For decades, biologists operated on a clean assumption: the nucleus handles genes, and the mitochondria handle energy. Two compartments, two jobs, a tidy division of cellular labour.
That assumption has just been overturned.
A landmark study published on March 6, 2026 in *Nature Communications* has revealed that **over 200 metabolic enzymes** — the molecules typically responsible for producing cellular energy inside mitochondria — are also found operating directly inside the cell nucleus, physically attached to DNA.

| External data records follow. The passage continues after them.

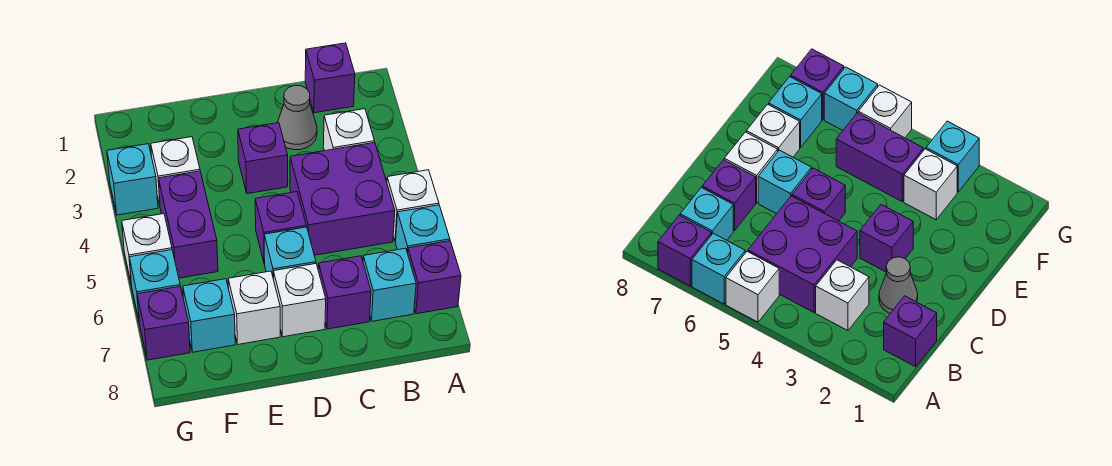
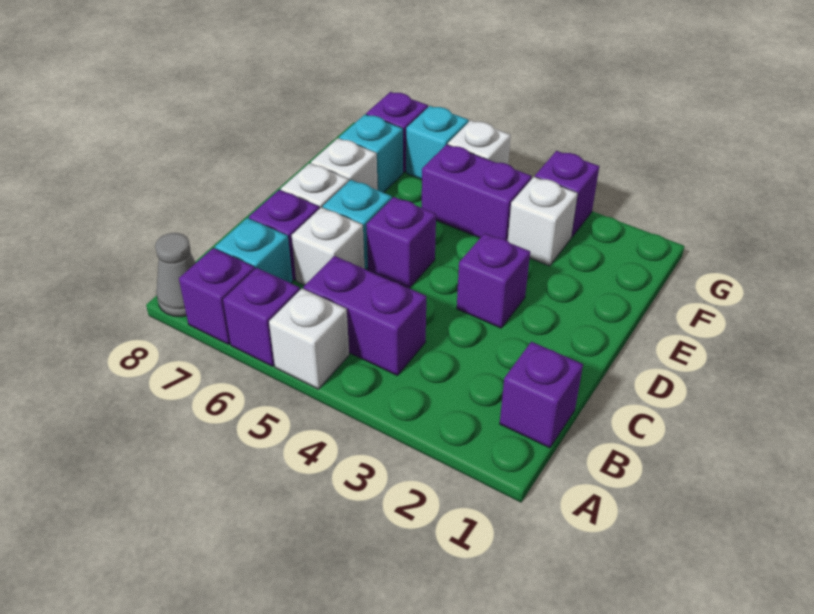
cyan brick A6 level 1 -> purple brick A6 level 1
white brick B3 level 1 -> white brick C6 level 1
purple brick B4:C5 level 1 -> purple brick B4:B5 level 1
grey cone C2 level 1 -> grey cone A8 level 1
cyan brick G3 level 1 -> purple brick G3 level 1

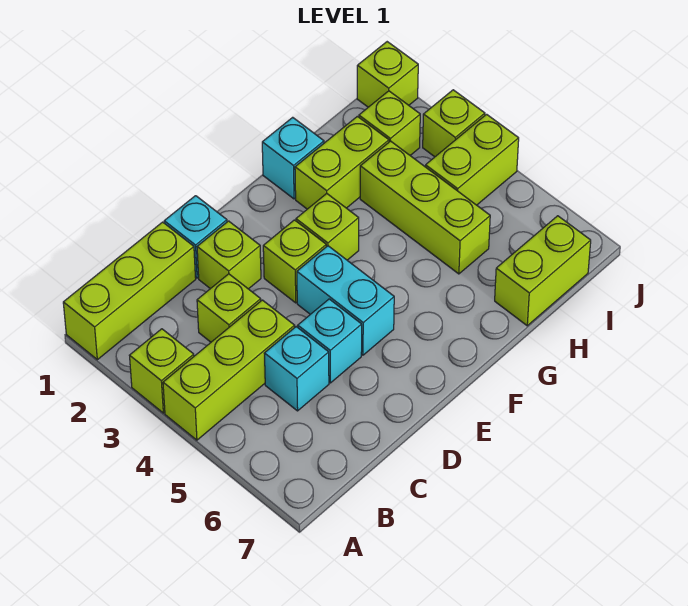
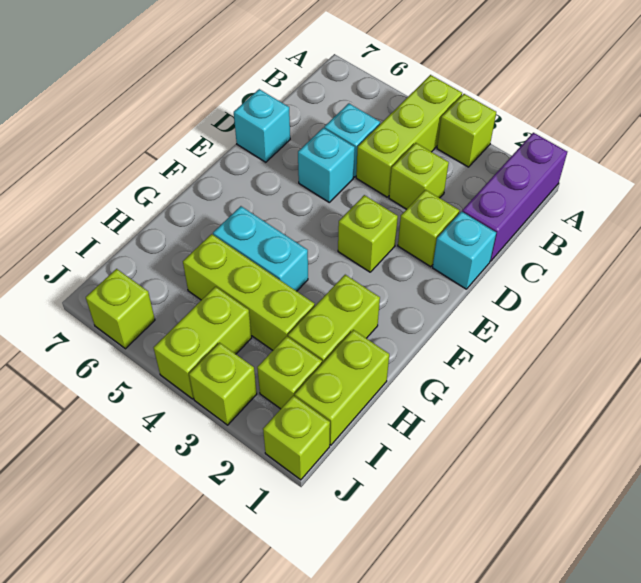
lime brick A1:C1 level 1 -> purple brick A1:C1 level 1
cyan brick E4:E5 level 1 -> cyan brick G4:G5 level 1
lime brick F3 level 1 -> lime brick J6 level 1
cyan brick G1 level 1 -> cyan brick D7 level 1
lime brick H7:I7 level 1 -> lime brick H1:I1 level 1

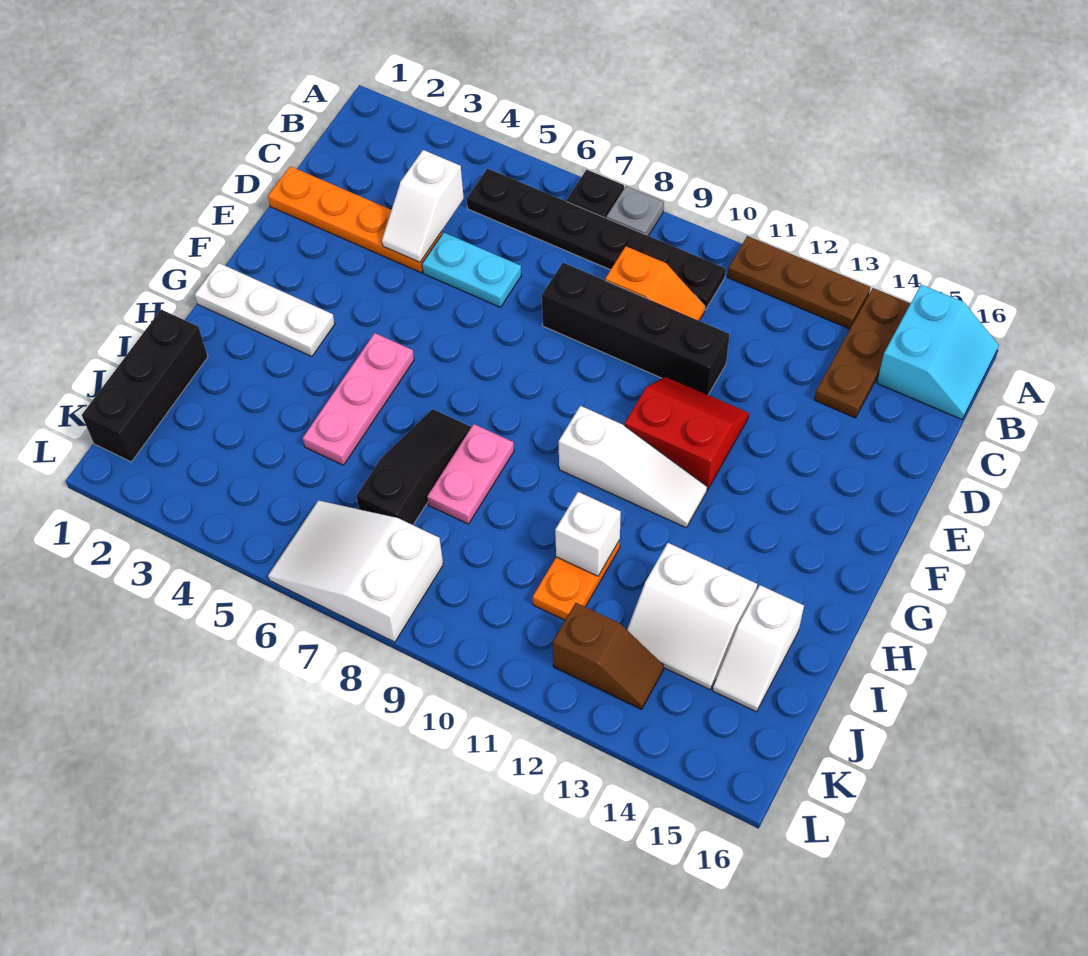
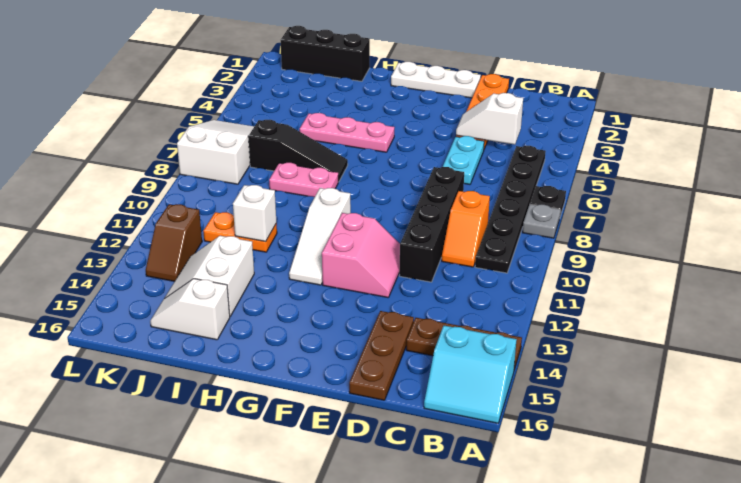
brown plate A11:A13 level 1 -> brown plate D14:D16 level 1
red slope E11:F12 level 1 top F -> pink slope E11:F12 level 1 top F
white plate G1:G3 level 1 -> white plate E1:G1 level 1

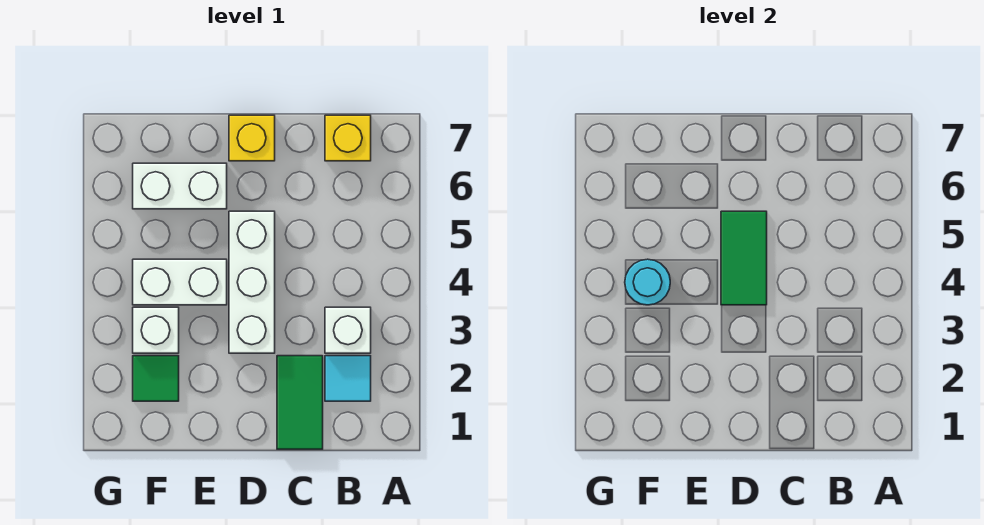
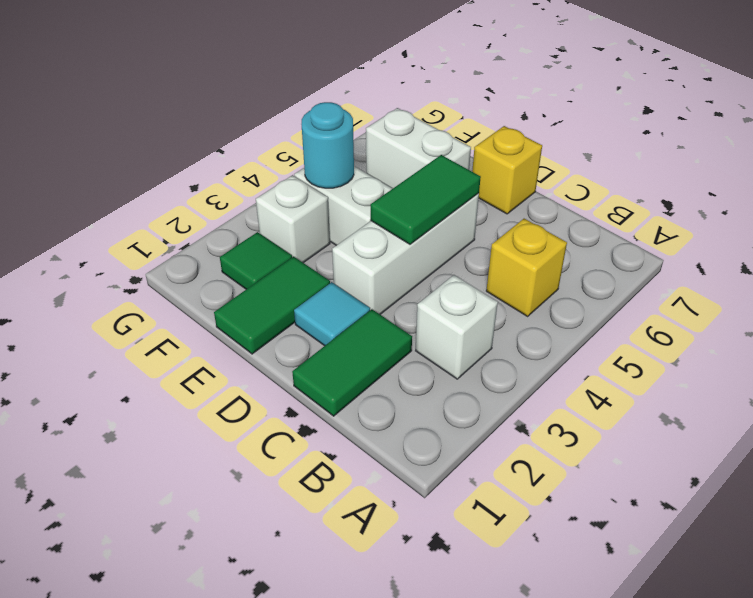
cyan tile B2 level 1 -> cyan tile D2 level 1
yellow brick B7 level 1 -> yellow brick B5 level 1
none -> green tile E1:E2 level 1

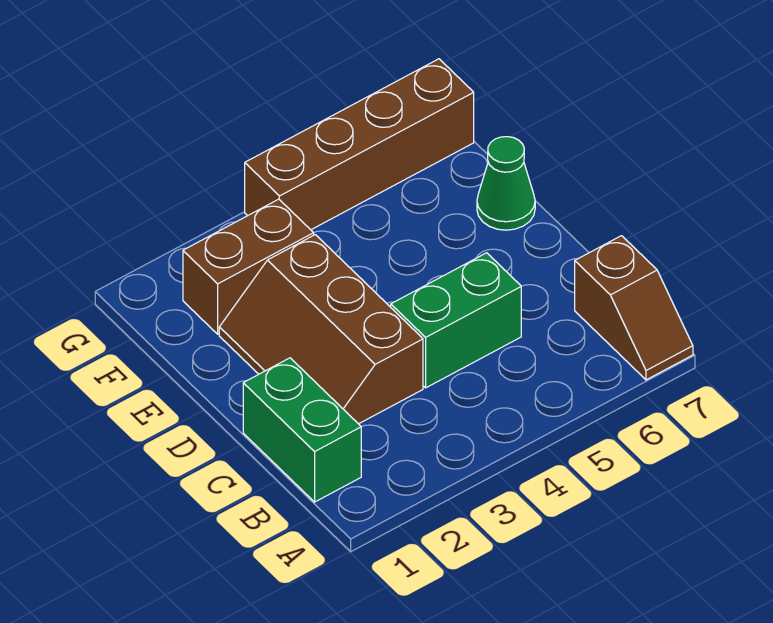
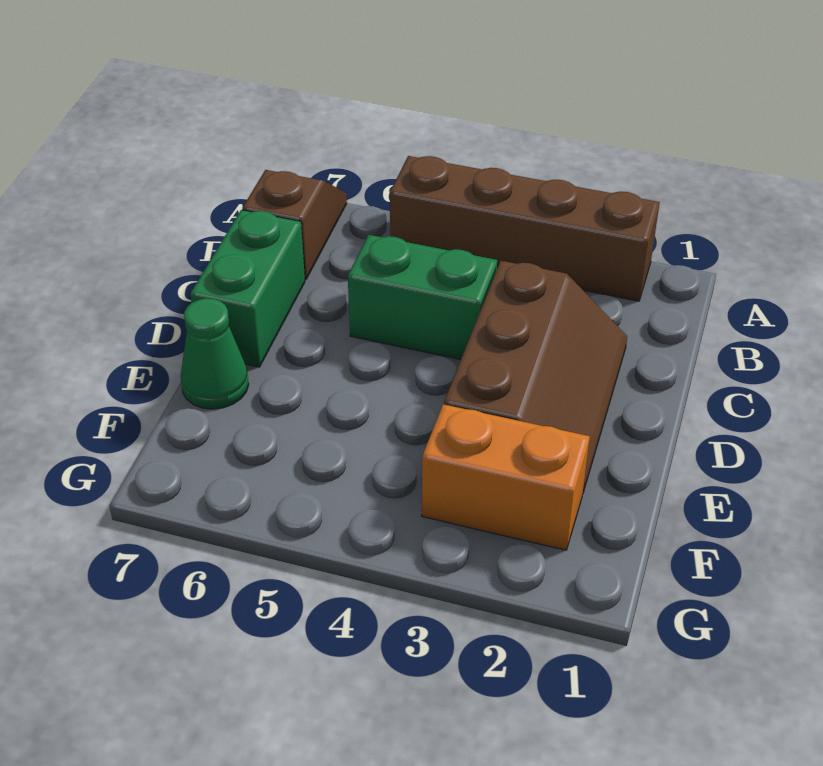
green brick B1:C1 level 1 -> green brick C7:D7 level 1
brown brick F2:F3 level 1 -> orange brick F2:F3 level 1
brown brick G4:G7 level 1 -> brown brick A2:A5 level 1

The discovery, led by Dr. Sara Sdelci and her team at the Centre for Genomic Regulation (CRG) in Barcelona, redraws the map of the human cell — and opens an entirely new front in the study of cancer.
**What they found**
Using a technique called 'native chromatome profiling', the researchers were able to identify all proteins associated with human DNA across a range of tissues. The metabolic enzymes they found weren't there in small numbers or by accident — they were present in large quantities, in consistent patterns, deeply integrated with the chromosome.
They weren't hitchhikers. They appeared to belong.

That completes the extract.